⟨

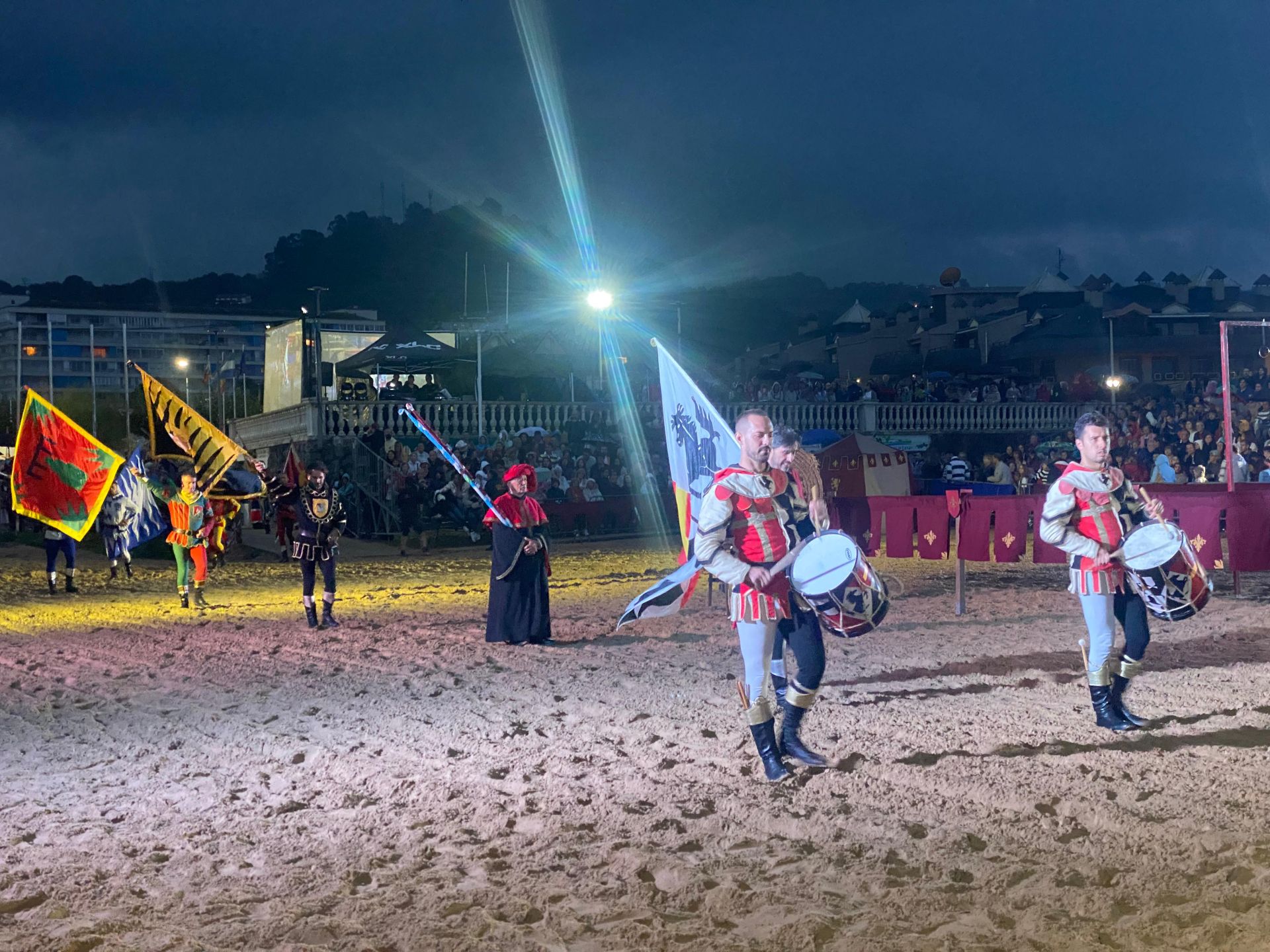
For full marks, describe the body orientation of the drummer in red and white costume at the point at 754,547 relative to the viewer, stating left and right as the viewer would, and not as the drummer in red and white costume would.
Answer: facing the viewer and to the right of the viewer

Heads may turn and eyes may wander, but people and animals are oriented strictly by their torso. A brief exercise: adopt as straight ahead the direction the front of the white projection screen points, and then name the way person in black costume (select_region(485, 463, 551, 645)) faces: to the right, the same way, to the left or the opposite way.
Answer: the same way

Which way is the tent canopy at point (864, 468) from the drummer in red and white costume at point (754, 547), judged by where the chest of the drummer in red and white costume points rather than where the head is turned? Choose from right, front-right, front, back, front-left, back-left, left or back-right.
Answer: back-left

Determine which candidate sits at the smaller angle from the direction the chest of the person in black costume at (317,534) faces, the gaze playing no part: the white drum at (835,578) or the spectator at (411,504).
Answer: the white drum

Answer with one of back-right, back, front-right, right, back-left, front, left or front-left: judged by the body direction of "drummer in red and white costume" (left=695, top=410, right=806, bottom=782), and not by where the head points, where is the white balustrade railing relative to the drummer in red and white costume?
back-left

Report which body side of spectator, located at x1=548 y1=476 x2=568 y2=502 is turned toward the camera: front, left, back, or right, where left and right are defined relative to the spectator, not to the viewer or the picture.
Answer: front

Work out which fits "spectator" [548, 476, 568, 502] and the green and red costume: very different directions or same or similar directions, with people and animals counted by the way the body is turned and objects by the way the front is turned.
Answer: same or similar directions

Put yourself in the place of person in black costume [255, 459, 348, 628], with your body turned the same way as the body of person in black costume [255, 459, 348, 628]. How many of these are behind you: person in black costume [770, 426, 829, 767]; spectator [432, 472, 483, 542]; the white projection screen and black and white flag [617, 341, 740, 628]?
2

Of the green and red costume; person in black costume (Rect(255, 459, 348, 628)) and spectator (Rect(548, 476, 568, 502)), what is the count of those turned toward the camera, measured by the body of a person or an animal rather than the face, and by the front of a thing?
3

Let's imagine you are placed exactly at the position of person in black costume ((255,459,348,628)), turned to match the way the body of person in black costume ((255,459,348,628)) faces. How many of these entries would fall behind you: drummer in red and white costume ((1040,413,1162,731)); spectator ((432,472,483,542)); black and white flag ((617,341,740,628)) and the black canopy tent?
2

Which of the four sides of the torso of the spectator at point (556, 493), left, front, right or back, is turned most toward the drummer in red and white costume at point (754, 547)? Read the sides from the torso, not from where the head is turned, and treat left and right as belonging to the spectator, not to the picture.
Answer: front

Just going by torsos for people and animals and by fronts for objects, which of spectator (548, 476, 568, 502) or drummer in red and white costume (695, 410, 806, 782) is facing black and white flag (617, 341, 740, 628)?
the spectator

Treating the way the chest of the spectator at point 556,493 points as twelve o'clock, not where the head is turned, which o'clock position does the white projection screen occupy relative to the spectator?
The white projection screen is roughly at 5 o'clock from the spectator.

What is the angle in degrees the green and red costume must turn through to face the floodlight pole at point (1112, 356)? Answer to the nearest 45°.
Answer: approximately 135° to its left

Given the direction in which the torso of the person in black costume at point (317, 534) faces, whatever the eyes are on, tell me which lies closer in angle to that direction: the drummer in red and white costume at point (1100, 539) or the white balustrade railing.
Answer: the drummer in red and white costume

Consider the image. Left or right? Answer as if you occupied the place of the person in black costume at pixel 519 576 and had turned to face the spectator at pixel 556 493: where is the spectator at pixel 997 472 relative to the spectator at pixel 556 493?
right

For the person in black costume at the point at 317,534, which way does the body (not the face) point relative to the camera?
toward the camera

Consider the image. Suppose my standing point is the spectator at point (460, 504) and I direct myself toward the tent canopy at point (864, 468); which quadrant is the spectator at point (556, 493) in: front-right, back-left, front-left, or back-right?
front-left
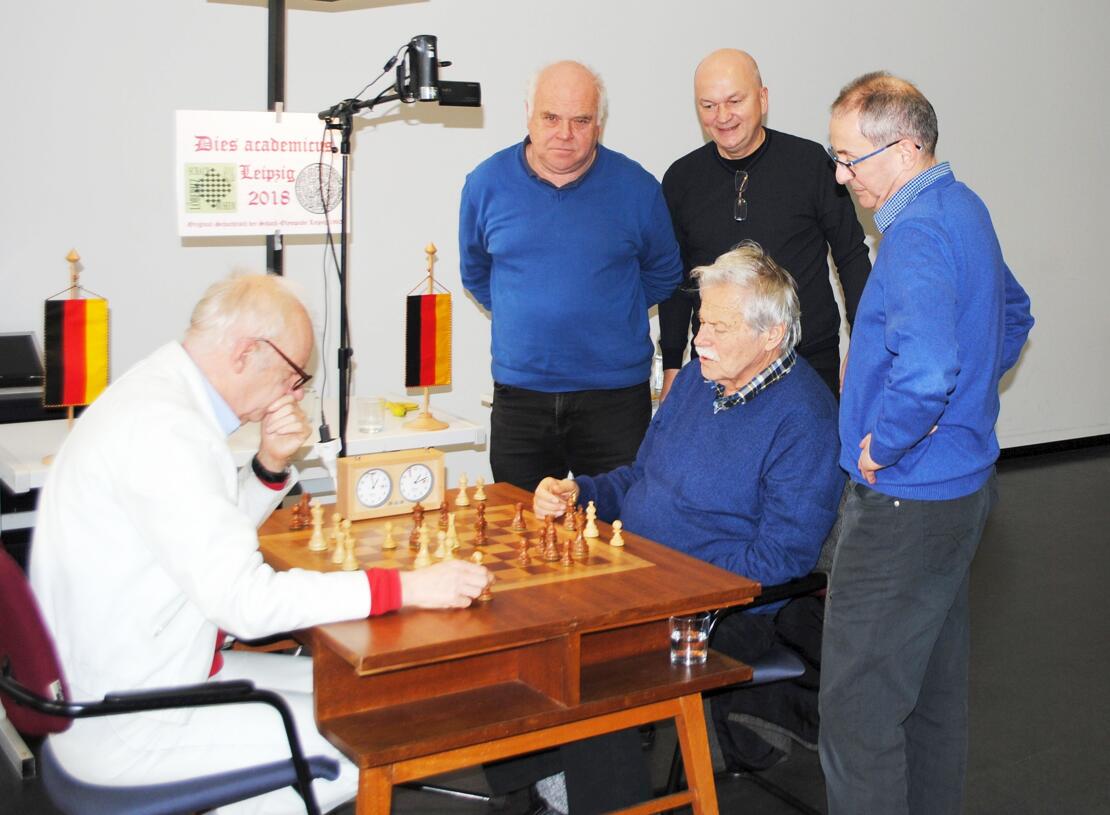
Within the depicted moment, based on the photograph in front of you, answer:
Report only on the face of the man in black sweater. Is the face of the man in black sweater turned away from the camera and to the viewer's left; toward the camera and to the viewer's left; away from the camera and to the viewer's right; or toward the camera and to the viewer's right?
toward the camera and to the viewer's left

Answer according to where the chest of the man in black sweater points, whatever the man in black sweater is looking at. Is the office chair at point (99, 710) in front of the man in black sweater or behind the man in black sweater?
in front

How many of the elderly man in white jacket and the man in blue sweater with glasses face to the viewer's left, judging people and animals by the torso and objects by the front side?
1

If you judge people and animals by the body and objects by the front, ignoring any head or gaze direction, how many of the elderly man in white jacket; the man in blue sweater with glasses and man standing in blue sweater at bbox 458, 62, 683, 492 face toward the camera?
1

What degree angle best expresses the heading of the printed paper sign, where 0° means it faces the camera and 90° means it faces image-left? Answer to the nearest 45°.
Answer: approximately 0°

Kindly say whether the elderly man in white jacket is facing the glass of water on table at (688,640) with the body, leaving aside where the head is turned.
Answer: yes

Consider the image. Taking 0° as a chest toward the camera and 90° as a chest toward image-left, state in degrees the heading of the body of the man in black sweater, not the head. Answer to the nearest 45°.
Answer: approximately 0°

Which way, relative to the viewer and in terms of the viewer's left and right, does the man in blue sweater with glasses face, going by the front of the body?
facing to the left of the viewer

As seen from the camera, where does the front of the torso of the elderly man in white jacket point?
to the viewer's right

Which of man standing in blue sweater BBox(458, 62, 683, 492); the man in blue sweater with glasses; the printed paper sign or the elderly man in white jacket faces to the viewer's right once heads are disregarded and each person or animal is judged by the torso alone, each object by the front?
the elderly man in white jacket

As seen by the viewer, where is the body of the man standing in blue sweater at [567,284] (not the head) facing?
toward the camera

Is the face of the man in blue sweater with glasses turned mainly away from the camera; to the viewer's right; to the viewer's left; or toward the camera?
to the viewer's left

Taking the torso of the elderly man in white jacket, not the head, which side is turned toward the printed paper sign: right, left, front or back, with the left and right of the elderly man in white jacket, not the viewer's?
left

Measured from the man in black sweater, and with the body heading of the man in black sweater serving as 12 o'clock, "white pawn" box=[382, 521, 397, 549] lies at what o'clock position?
The white pawn is roughly at 1 o'clock from the man in black sweater.

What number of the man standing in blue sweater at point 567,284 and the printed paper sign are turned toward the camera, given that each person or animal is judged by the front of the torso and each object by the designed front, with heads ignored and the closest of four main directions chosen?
2
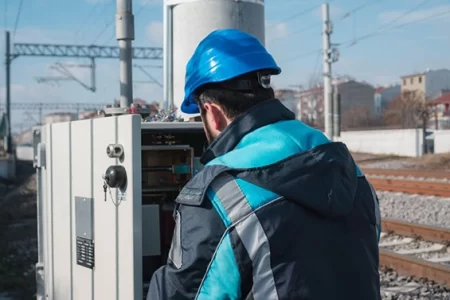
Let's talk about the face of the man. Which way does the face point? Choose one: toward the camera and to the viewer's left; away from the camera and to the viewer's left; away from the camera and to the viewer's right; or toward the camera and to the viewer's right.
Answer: away from the camera and to the viewer's left

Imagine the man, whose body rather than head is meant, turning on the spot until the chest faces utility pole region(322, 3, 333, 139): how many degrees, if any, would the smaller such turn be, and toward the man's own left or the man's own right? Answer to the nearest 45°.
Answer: approximately 45° to the man's own right

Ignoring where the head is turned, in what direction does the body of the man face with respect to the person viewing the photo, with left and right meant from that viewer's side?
facing away from the viewer and to the left of the viewer
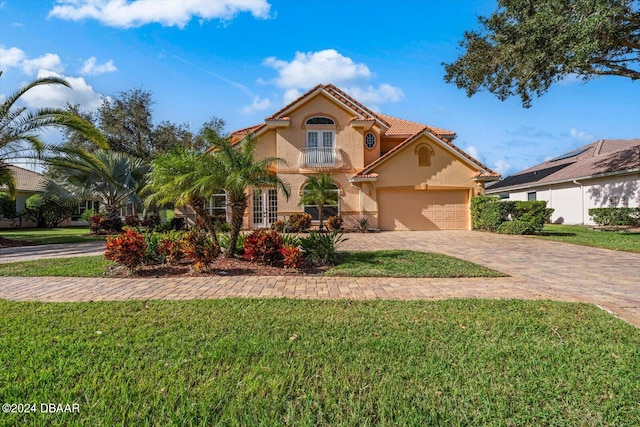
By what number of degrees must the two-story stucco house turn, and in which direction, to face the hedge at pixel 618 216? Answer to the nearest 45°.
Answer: approximately 90° to its left

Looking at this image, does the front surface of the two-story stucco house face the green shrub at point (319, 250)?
yes

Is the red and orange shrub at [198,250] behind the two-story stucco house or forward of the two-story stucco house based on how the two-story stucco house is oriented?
forward

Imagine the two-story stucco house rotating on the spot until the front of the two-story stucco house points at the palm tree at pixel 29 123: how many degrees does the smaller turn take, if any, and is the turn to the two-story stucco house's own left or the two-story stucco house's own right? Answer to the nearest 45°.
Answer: approximately 45° to the two-story stucco house's own right

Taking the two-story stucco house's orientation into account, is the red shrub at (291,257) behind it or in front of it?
in front

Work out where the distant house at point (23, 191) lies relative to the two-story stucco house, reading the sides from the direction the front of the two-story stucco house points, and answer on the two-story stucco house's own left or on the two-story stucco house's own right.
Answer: on the two-story stucco house's own right

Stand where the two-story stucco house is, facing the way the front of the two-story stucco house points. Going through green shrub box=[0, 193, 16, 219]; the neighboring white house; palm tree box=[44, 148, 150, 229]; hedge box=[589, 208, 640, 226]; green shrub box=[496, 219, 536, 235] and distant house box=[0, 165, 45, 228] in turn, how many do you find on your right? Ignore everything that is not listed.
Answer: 3

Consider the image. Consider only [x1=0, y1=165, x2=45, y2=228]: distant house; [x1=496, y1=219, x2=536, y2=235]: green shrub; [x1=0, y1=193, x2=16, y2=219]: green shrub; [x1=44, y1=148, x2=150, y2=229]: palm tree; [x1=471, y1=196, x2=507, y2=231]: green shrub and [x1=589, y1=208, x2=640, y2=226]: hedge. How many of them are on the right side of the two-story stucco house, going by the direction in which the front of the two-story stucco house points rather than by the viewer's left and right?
3

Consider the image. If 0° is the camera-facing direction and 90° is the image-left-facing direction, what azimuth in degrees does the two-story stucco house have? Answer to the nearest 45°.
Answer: approximately 0°

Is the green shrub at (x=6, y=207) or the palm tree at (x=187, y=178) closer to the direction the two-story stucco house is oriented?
the palm tree

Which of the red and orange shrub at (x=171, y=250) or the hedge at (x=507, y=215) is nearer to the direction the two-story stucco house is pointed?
the red and orange shrub

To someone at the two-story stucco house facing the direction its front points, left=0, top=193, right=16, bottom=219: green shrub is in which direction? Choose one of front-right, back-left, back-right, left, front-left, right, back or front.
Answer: right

⟩

Lines in scope run from the one holding "Consider the image. If" to the last line of the material above; transcribe them exactly and omit the rest.

Solution for this exercise:
Consider the image. If 0° is the camera-facing direction and 90° is the image-left-facing direction, what azimuth in degrees does the two-story stucco house have? Answer to the nearest 45°.
Answer: approximately 0°

Is the green shrub at (x=6, y=207) or the palm tree at (x=187, y=178) closer to the direction the two-story stucco house is oriented?
the palm tree

Which of the red and orange shrub at (x=171, y=250) or the hedge at (x=507, y=215) is nearer to the direction the two-story stucco house is pointed?
the red and orange shrub

To someone at the two-story stucco house facing the direction its front points, left=0, top=193, right=16, bottom=219: green shrub is in which direction? Choose one of front-right, back-left, back-right, left, front-left, right, back or front.
Answer: right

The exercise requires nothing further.